Required action:
Every line below must be given again exactly.

Start of Given records

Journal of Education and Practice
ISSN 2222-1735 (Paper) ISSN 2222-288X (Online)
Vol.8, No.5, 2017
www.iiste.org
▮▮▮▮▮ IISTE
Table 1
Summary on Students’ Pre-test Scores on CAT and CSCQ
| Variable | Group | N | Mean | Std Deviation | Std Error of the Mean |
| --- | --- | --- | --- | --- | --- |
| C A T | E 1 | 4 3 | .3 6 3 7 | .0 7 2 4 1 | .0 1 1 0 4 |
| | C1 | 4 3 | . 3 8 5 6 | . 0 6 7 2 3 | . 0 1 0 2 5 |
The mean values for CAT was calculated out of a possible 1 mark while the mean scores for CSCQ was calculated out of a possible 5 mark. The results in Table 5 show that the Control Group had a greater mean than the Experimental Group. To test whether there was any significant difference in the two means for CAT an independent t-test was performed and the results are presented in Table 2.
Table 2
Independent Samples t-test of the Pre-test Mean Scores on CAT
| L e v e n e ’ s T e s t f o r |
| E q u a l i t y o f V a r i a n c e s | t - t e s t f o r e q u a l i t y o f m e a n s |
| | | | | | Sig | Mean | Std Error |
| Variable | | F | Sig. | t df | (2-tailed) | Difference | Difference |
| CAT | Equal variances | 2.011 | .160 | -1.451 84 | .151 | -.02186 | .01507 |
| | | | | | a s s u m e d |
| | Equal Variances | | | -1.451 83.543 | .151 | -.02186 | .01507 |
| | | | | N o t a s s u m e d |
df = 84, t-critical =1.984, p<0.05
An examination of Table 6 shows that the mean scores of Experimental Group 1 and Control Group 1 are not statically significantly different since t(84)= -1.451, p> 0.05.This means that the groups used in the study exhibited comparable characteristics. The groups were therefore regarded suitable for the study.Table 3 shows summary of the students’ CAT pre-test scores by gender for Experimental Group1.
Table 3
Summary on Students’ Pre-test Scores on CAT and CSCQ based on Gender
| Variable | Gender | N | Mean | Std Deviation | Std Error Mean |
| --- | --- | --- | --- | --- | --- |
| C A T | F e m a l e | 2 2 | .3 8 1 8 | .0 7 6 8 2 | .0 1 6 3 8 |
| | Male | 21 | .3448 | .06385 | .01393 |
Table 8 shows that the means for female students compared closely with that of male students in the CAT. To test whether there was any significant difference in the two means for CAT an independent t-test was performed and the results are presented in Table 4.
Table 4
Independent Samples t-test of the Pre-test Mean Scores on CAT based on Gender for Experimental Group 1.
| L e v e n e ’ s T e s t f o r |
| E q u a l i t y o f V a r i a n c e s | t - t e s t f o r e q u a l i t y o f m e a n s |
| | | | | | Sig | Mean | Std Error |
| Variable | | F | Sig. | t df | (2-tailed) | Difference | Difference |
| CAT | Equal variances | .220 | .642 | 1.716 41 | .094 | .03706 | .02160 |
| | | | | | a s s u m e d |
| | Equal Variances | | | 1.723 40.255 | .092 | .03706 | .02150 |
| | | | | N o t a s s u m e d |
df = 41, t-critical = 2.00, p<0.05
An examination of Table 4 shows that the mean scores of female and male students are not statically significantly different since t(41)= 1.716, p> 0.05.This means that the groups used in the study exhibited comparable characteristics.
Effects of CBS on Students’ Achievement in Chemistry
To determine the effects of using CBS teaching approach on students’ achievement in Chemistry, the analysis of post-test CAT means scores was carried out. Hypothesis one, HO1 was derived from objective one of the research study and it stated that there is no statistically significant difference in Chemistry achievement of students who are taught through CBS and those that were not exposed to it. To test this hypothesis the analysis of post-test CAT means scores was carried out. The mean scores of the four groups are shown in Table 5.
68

End of Given records

Answer:
Journal of Education and Practice
ISSN 2222-1735 (Paper) ISSN 2222-288X (Online)
Vol.8, No.5, 2017
www.iiste.org
▮▮▮▮▮ IISTE
Table 1
Summary on Students’ Pre-test Scores on CAT and CSCQ
| Variable | Group | N | Mean | Std Deviation | Std Error of the Mean |
| --- | --- | --- | --- | --- | --- |
| C A T | E 1 | 4 3 | .3 6 3 7 | .0 7 2 4 1 | .0 1 1 0 4 |
| | C1 | 4 3 | . 3 8 5 6 | . 0 6 7 2 3 | . 0 1 0 2 5 |
The mean values for CAT was calculated out of a possible 1 mark while the mean scores for CSCQ was calculated out of a possible 5 mark. The results in Table 5 show that the Control Group had a greater mean than the Experimental Group. To test whether there was any significant difference in the two means for CAT an independent t-test was performed and the results are presented in Table 2.
Table 2
Independent Samples t-test of the Pre-test Mean Scores on CAT
| L e v e n e ’ s T e s t f o r |
| E q u a l i t y o f V a r i a n c e s | t - t e s t f o r e q u a l i t y o f m e a n s |
| | | | | | Sig | Mean | Std Error |
| Variable | | F | Sig. | t df | (2-tailed) | Difference | Difference |
| CAT | Equal variances | 2.011 | .160 | -1.451 84 | .151 | -.02186 | .01507 |
| | | | | | a s s u m e d |
| | Equal Variances | | | -1.451 83.543 | .151 | -.02186 | .01507 |
| | | | | N o t a s s u m e d |
df = 84, t-critical =1.984, p<0.05
An examination of Table 6 shows that the mean scores of Experimental Group 1 and Control Group 1 are not statically significantly different since t(84)= -1.451, p> 0.05.This means that the groups used in the study exhibited comparable characteristics. The groups were therefore regarded suitable for the study.Table 3 shows summary of the students’ CAT pre-test scores by gender for Experimental Group1.
Table 3
Summary on Students’ Pre-test Scores on CAT and CSCQ based on Gender
| Variable | Gender | N | Mean | Std Deviation | Std Error Mean |
| --- | --- | --- | --- | --- | --- |
| C A T | F e m a l e | 2 2 | .3 8 1 8 | .0 7 6 8 2 | .0 1 6 3 8 |
| | Male | 21 | .3448 | .06385 | .01393 |
Table 8 shows that the means for female students compared closely with that of male students in the CAT. To test whether there was any significant difference in the two means for CAT an independent t-test was performed and the results are presented in Table 4.
Table 4
Independent Samples t-test of the Pre-test Mean Scores on CAT based on Gender for Experimental Group 1.
| L e v e n e ’ s T e s t f o r |
| E q u a l i t y o f V a r i a n c e s | t - t e s t f o r e q u a l i t y o f m e a n s |
| | | | | | Sig | Mean | Std Error |
| Variable | | F | Sig. | t df | (2-tailed) | Difference | Difference |
| CAT | Equal variances | .220 | .642 | 1.716 41 | .094 | .03706 | .02160 |
| | | | | | a s s u m e d |
| | Equal Variances | | | 1.723 40.255 | .092 | .03706 | .02150 |
| | | | | N o t a s s u m e d |
df = 41, t-critical = 2.00, p<0.05
An examination of Table 4 shows that the mean scores of female and male students are not statically significantly different since t(41)= 1.716, p> 0.05.This means that the groups used in the study exhibited comparable characteristics.
Effects of CBS on Students’ Achievement in Chemistry
To determine the effects of using CBS teaching approach on students’ achievement in Chemistry, the analysis of post-test CAT means scores was carried out. Hypothesis one, HO1 was derived from objective one of the research study and it stated that there is no statistically significant difference in Chemistry achievement of students who are taught through CBS and those that were not exposed to it. To test this hypothesis the analysis of post-test CAT means scores was carried out. The mean scores of the four groups are shown in Table 5.
68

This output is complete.